令7問8類-1反
★☆☆ (基本)
過去5回の結果:
A、B及びCがそれぞれ3分の1の持分の割合で甲土地を共有している場合(甲土地を分割しない旨の契約は存在しない)に関する次の記述において、民法の規定及び判例により正誤を答えよ。
Aが甲土地についての自己の持分を放棄した場合であっても、B及びCの持分割合には何らの影響も及ぼさず、それぞれの持分は3分の1のままである。
💡 解説
共有者の一人が持分を放棄したときは、その持分は他の共有者に帰属します(民法255条)。
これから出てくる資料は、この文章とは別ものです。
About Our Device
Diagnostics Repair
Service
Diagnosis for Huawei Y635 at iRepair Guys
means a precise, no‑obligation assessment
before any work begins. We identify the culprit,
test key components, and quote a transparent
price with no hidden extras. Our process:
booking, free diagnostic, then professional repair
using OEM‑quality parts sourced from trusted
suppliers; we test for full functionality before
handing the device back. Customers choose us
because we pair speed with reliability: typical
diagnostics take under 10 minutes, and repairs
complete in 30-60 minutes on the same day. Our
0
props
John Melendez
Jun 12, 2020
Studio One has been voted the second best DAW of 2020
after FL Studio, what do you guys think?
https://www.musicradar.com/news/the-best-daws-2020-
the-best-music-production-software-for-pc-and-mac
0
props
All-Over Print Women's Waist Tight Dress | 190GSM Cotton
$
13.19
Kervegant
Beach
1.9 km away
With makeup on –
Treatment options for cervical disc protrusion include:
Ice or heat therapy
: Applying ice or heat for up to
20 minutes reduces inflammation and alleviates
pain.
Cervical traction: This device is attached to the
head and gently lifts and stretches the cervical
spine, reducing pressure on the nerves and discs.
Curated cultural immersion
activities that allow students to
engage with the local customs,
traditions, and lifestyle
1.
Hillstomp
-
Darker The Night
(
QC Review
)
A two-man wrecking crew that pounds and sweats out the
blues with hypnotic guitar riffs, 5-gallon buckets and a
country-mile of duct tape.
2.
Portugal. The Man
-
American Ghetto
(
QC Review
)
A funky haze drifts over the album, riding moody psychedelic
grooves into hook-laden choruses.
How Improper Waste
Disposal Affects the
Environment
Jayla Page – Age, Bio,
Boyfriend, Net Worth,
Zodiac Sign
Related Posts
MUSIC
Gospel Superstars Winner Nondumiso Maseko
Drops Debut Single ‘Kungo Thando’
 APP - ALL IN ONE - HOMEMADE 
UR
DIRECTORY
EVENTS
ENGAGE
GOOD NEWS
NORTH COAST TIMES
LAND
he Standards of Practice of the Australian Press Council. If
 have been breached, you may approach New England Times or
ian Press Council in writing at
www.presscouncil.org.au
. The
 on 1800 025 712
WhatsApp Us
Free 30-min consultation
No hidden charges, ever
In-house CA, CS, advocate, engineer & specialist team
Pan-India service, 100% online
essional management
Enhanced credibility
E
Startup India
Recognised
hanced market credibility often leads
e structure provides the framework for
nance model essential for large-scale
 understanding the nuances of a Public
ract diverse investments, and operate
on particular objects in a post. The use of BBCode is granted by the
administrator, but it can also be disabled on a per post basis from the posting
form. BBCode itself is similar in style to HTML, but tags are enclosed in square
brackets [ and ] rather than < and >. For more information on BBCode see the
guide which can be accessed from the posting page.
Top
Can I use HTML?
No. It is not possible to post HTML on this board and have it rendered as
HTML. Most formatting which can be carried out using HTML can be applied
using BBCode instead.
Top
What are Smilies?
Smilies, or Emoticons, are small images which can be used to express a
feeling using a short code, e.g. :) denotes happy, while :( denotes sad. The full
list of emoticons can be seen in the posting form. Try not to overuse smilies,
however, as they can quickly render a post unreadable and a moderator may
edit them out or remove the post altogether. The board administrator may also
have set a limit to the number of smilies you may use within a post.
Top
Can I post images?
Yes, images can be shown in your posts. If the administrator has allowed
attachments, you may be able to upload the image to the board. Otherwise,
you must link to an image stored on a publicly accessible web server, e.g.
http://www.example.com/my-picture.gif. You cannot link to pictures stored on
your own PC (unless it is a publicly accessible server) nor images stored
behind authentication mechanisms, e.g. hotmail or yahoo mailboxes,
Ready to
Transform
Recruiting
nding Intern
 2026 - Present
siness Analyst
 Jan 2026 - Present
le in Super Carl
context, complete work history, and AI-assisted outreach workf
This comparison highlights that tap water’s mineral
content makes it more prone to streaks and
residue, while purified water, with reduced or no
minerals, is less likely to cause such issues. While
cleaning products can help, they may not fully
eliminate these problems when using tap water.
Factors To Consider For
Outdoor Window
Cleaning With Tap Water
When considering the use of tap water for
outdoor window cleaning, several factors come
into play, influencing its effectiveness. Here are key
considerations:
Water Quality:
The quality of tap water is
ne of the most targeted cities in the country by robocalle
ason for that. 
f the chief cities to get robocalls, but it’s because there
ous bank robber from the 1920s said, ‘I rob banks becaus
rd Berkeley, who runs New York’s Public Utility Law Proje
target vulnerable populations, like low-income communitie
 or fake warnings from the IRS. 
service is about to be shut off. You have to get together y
したがって、Aの持分(3分の1)がBおよびCに割り振られ、B・Cの持分はそれぞれ2分の1に増加するため、持分割合に影響を及ぼさず3分の1のままであるとする記述は誤りです。
📜 根拠条文
【民法 第255条】
共有者の一人が、その持分を放棄したとき、又は死亡して相続人がないときは、その持分は、他の共有者に帰属する。
📌 関連知識
【持分放棄時の帰属割合】
放棄された持分は、残った共有者の「既存の持分比率」に応じて割り振られます。持分が対等であれば対当に、持分比率が異なればその比率に応じて分配されます。